### EXERCISE MATERIAL
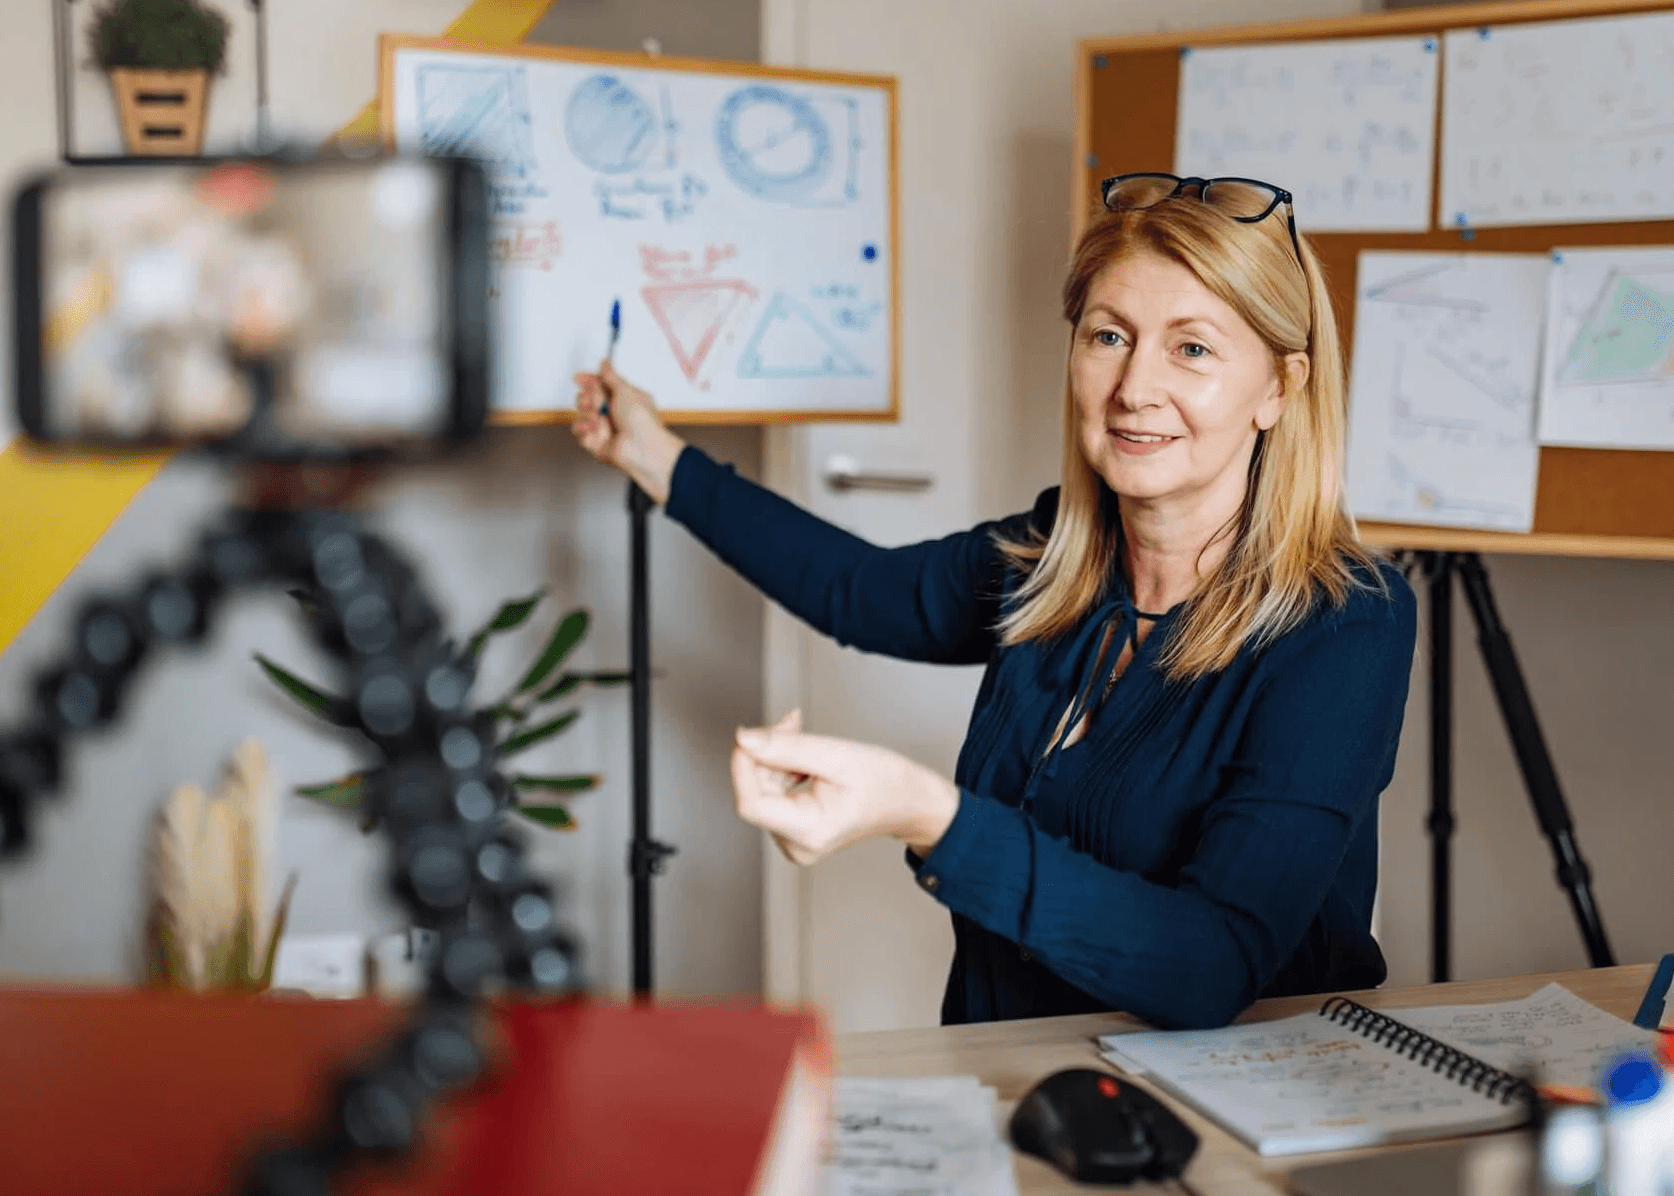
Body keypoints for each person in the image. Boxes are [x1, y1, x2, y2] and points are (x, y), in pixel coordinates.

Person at [569, 174, 1416, 1030]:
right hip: (1019, 1076)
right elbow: (856, 593)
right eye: (1108, 335)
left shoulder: (1345, 620)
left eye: (1191, 349)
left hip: (1239, 1110)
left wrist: (924, 813)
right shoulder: (1050, 558)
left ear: (1278, 386)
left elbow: (1209, 964)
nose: (1133, 387)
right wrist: (654, 456)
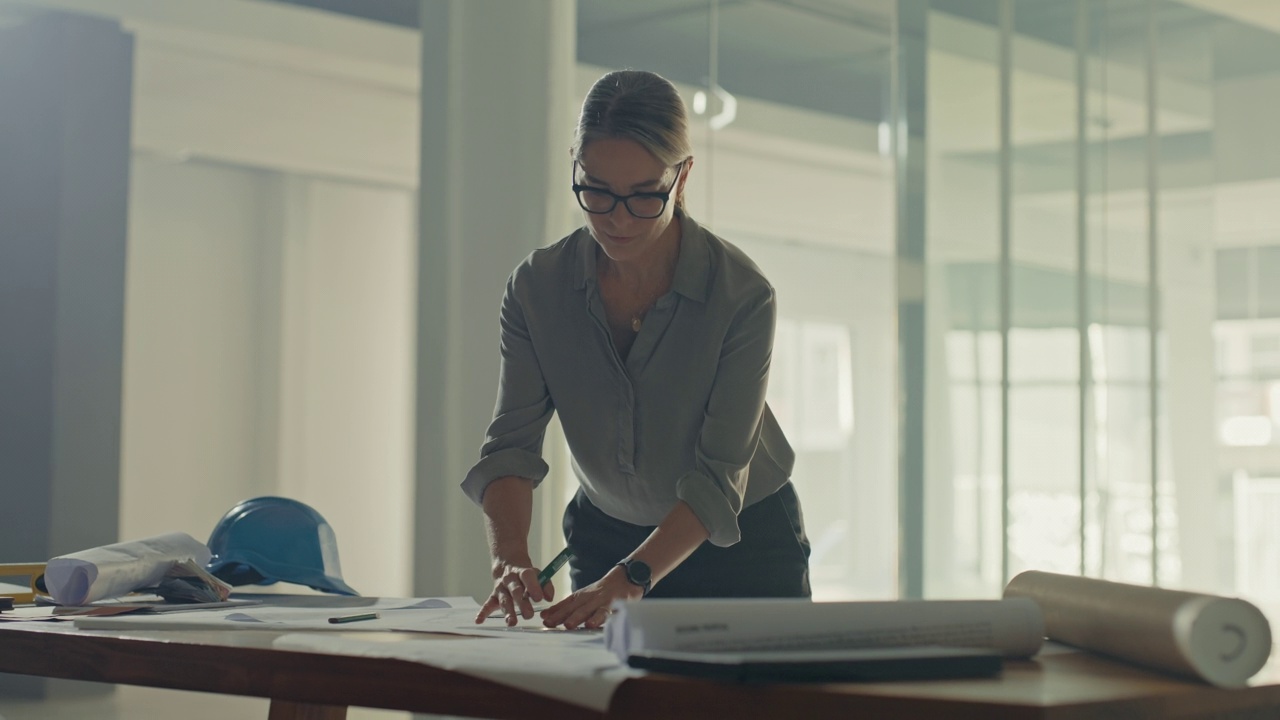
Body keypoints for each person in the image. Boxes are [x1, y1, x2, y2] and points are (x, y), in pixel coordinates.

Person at [462, 69, 810, 631]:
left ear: (682, 176)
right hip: (606, 539)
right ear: (575, 163)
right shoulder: (537, 288)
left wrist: (635, 577)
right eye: (596, 190)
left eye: (644, 195)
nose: (616, 218)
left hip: (740, 546)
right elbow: (510, 448)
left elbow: (718, 480)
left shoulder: (741, 296)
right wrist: (510, 557)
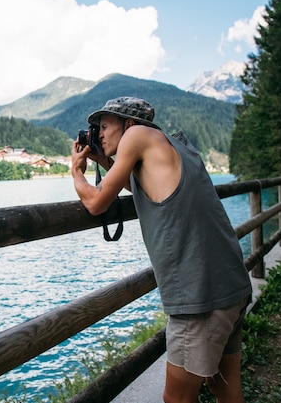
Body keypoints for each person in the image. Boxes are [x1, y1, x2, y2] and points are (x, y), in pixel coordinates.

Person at [71, 96, 252, 403]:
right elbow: (141, 183)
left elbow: (96, 202)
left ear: (128, 125)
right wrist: (104, 161)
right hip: (230, 284)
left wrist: (77, 171)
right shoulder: (171, 145)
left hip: (200, 298)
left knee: (176, 399)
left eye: (104, 126)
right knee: (225, 388)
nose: (98, 134)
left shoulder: (137, 136)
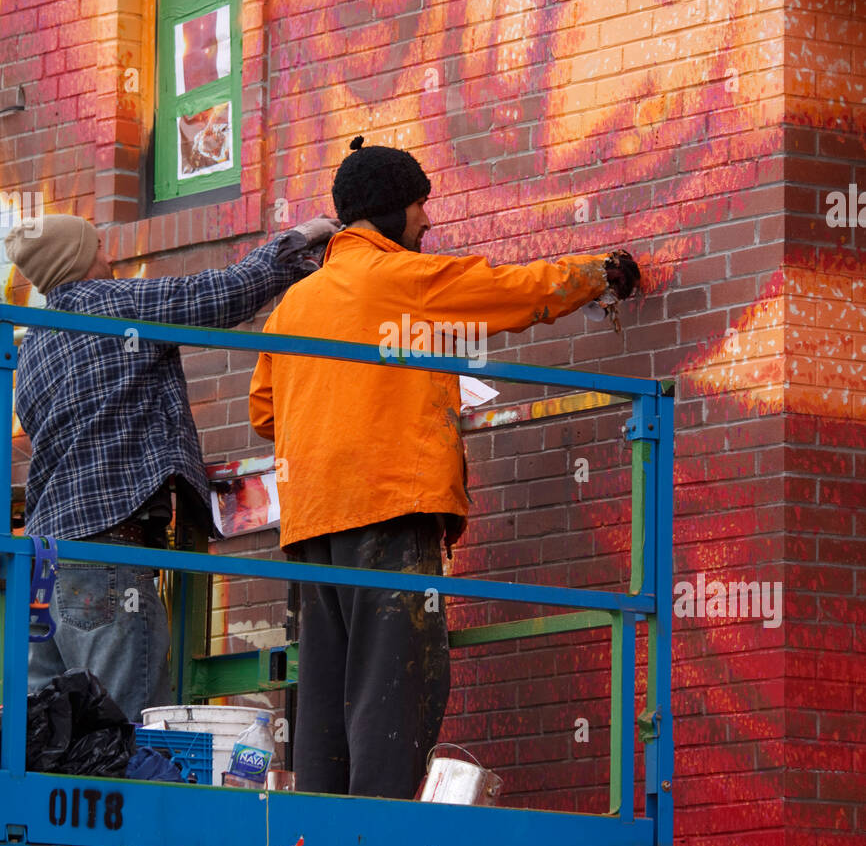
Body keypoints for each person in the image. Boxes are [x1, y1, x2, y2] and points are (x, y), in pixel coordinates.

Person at [249, 134, 640, 799]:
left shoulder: (296, 304)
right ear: (390, 210)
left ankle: (317, 833)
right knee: (393, 682)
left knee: (324, 686)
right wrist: (599, 274)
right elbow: (509, 292)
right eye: (421, 206)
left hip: (311, 519)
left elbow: (266, 409)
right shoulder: (404, 279)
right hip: (391, 504)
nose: (428, 221)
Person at [5, 210, 339, 723]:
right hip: (107, 555)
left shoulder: (34, 349)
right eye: (97, 246)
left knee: (58, 736)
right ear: (75, 259)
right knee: (130, 725)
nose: (109, 256)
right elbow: (222, 294)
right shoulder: (114, 305)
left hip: (47, 567)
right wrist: (299, 242)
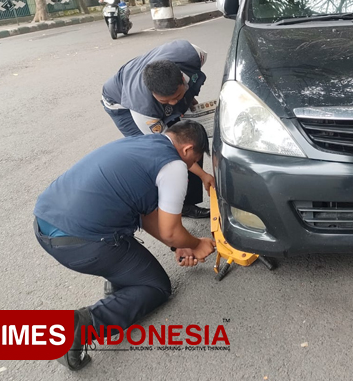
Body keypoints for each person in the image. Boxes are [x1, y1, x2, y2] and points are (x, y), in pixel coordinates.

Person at [33, 120, 216, 371]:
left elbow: (148, 214)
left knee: (130, 253)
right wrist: (197, 243)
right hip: (81, 242)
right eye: (192, 160)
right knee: (156, 287)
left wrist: (178, 246)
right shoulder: (173, 165)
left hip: (46, 224)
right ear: (187, 150)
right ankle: (80, 329)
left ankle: (120, 283)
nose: (189, 167)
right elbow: (171, 230)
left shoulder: (141, 142)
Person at [101, 40, 213, 218]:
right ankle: (168, 206)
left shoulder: (193, 54)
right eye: (165, 102)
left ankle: (189, 200)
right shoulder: (143, 109)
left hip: (148, 79)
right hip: (120, 105)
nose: (174, 103)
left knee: (191, 137)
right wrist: (203, 175)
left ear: (182, 80)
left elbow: (186, 89)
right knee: (161, 155)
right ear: (153, 94)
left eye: (177, 96)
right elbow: (171, 150)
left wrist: (189, 99)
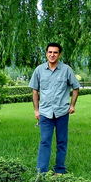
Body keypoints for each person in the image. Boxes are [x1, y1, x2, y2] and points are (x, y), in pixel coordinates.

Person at [29, 42, 80, 174]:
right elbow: (35, 91)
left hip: (62, 112)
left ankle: (60, 170)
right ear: (46, 53)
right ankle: (41, 172)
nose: (52, 55)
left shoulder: (66, 70)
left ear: (59, 54)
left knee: (61, 142)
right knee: (45, 142)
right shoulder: (39, 70)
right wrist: (36, 110)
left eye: (55, 52)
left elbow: (76, 87)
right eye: (50, 52)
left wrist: (72, 105)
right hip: (45, 113)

### AIM OF THE EXERCISE
Your reply is to be an exact repeat of the listing above from the line holding "right elbow: (510, 448)" down to the line holding "right hip: (230, 284)", ends included, pictures excluded.

### SOLUTION BELOW
right elbow: (510, 448)
left elbow: (718, 480)
left shoulder: (741, 296)
right wrist: (510, 557)
Body keypoints for each person in the image. Boxes are [x1, y1, x2, y2] and points are (x, y), in pixel coordinates.

Person at [71, 96, 252, 403]:
right elbow: (141, 183)
left elbow: (96, 202)
left ear: (128, 125)
right wrist: (104, 161)
right hip: (230, 284)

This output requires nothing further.